A line of young women file into a courtroom, some nervous, others jaded. Tracy (Irene Cara) checks in with her court-appointed defense lawyer, clearly new to the territory, while Scarlet (Tatum O’Neal) immediately starts rattling off “jailhouse law” rhetoric to her own lawyer. The first case is called, and the girls in the room are amused to see the accused strutting and singing — then in a flash all hell breaks loose as she cuts a bailiff's throat, grabs his gun and starts shooting up the court. In this burst of violence Tracy and Scarlet land at each other’s side, size each other up, and spill out into the street together. Thus begins Certain Fury, a mismatched on-the-run frenzy that sends the two into seedy territory, more familiar to Scarlet than Tracy.
The daughter of a renowned surgeon, Tracy is new to trouble, taken in on a minor charge. Scarlet has been on the streets most of her life and is used to making it on her own. Hiding out in a sewer and crossing paths with a cop whose drowning death they could not prevent, the two reluctantly become tied together — Scarlet doesn’t want to take the heat for “stiffing” a cop, Tracy just doesn’t know where to go or what to do.

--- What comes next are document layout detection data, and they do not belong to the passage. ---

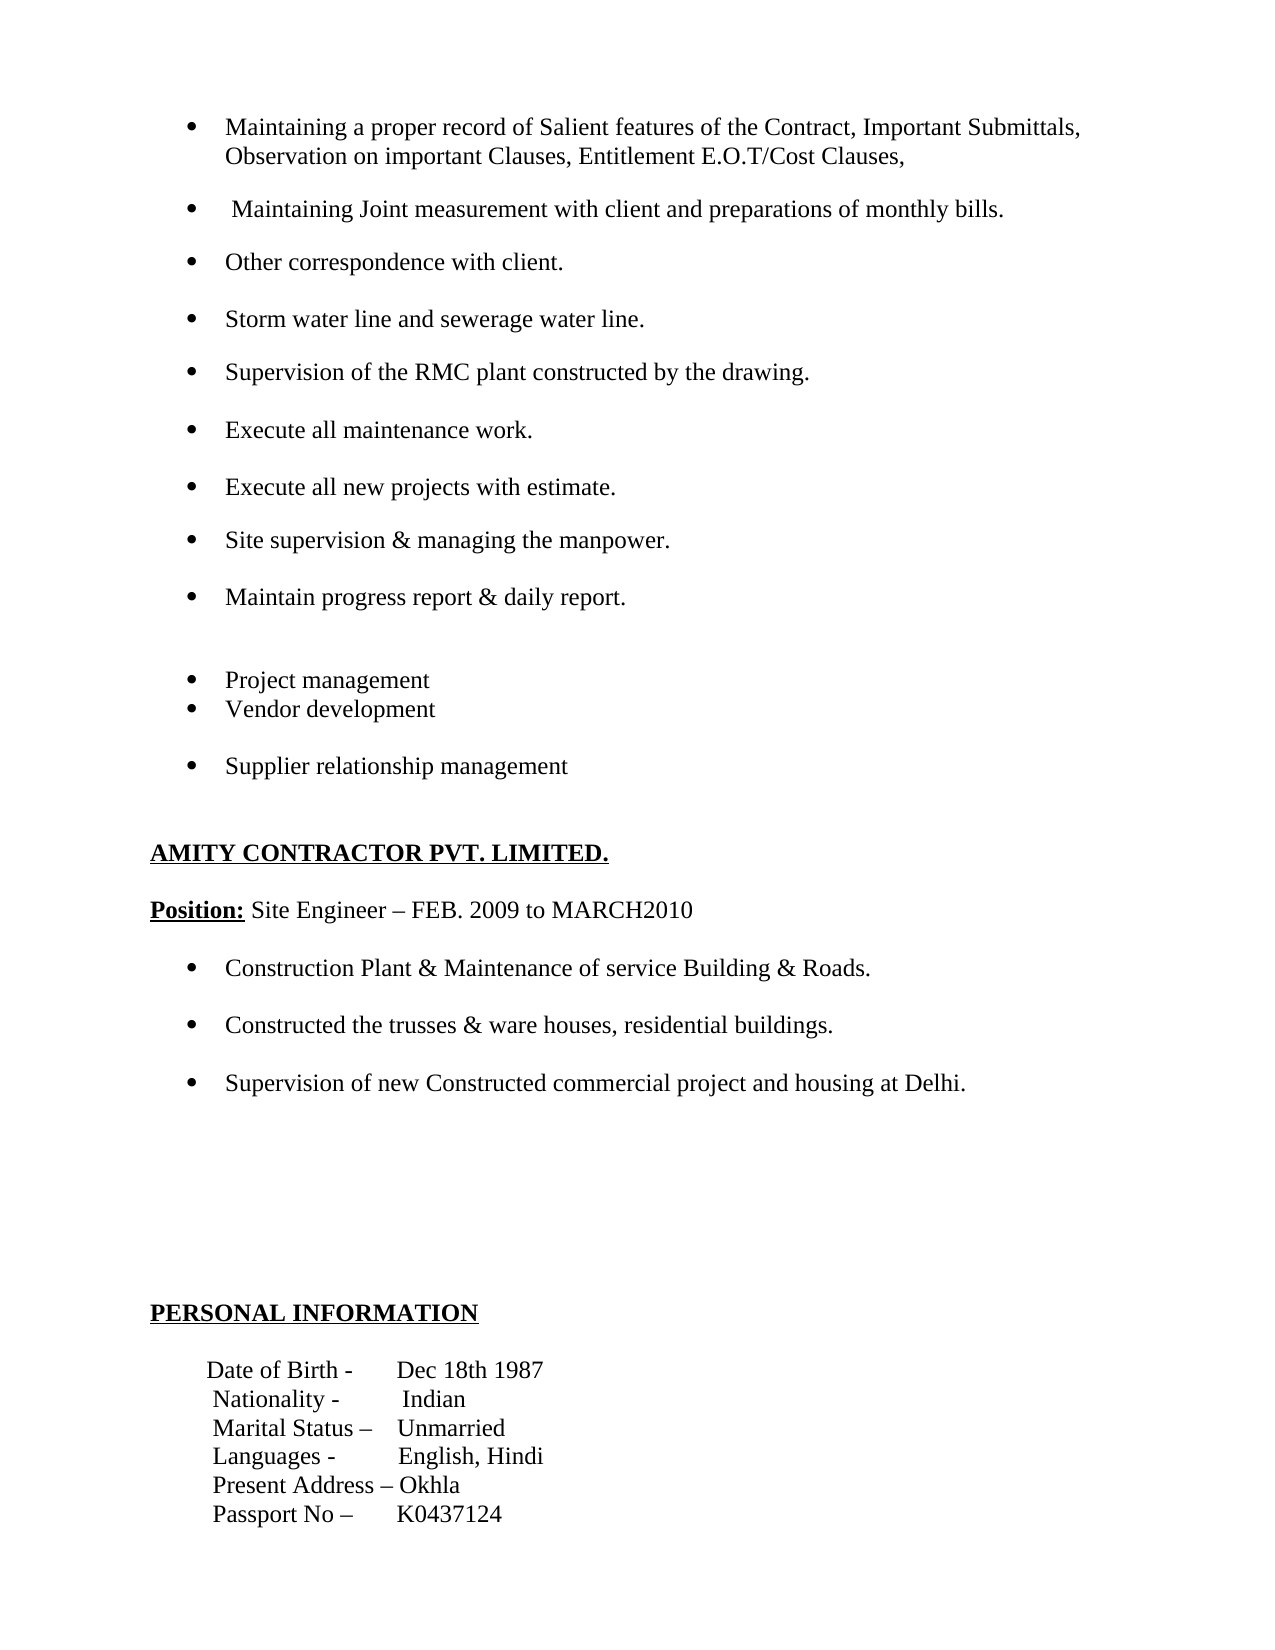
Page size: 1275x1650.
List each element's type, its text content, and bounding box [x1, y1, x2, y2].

list Supplier relationship management [187, 751, 1125, 780]
list Construction Plant & Maintenance of service Building & Roads. [187, 953, 1125, 981]
list Constructed the trusses & ware houses, residential buildings. [187, 1010, 1125, 1039]
list Supervision of the RMC plant constructed by the drawing. [187, 357, 1125, 386]
list Maintain progress report & daily report. [187, 582, 1125, 611]
list Storm water line and sewerage water line. [187, 304, 1125, 333]
text Passport No – K0437124 [150, 1499, 1125, 1528]
list Maintaining Joint measurement with client and preparations of monthly bills. [187, 194, 1125, 223]
list Other correspondence with client. [187, 247, 1125, 276]
text Date of Birth - Dec 18th 1987 Nationality - Indian Marital Status – Unmarried Languages - English, Hindi [150, 1355, 1125, 1470]
list Project management [187, 665, 1125, 694]
text Present Address – Okhla [150, 1470, 1125, 1499]
list Site supervision & managing the manpower. [187, 525, 1125, 554]
list Vendor development [187, 694, 1125, 723]
text AMITY CONTRACTOR PVT. LIMITED. [150, 838, 1125, 866]
list Execute all new projects with estimate. [187, 472, 1125, 501]
text PERSONAL INFORMATION [150, 1298, 1125, 1326]
list Execute all maintenance work. [187, 415, 1125, 443]
list Supervision of new Constructed commercial project and housing at Delhi. [187, 1068, 1125, 1096]
text Position: Site Engineer – FEB. 2009 to MARCH2010 [150, 895, 1125, 924]
list Maintaining a proper record of Salient features of the Contract, Important Submittals, Observation on important Clauses, Entitlement E.O.T/Cost Clauses, [187, 112, 1125, 170]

Over the course of the day and night they have to rely on sleazy men for a way out, including amateur pornographer Sniffer (Nicholas Campbell) and Rodney (Peter Fonda), a pimp who eats melon balls with a switchblade. They traverse junkyards and candlelit drug dens, improvising their survival moment by moment as they defend themselves against creep after creep. Different as they are, they come to count on each other, dreaming of an escape.

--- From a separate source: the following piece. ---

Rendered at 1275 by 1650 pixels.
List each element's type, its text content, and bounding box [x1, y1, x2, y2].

It may seem an odd career direction for two Oscar winners, but Irene Cara and Tatum O’Neal elevate an average exploitation-leaning action movie into a militant treatise on female friendship. O’Neal was always good at embodying vulnerability beneath a tough veneer, and Cara, though she didn’t have many starring roles, proves she is much more than the voice behind the Flashdance hit song “What a Feeling.” The two make a glorious pair, and it is endlessly satisfying watching them overpower men that are physically stronger than them. Certain Fury is like a sleazed-up afterschool special that manages to spare its lead actresses from exploitation.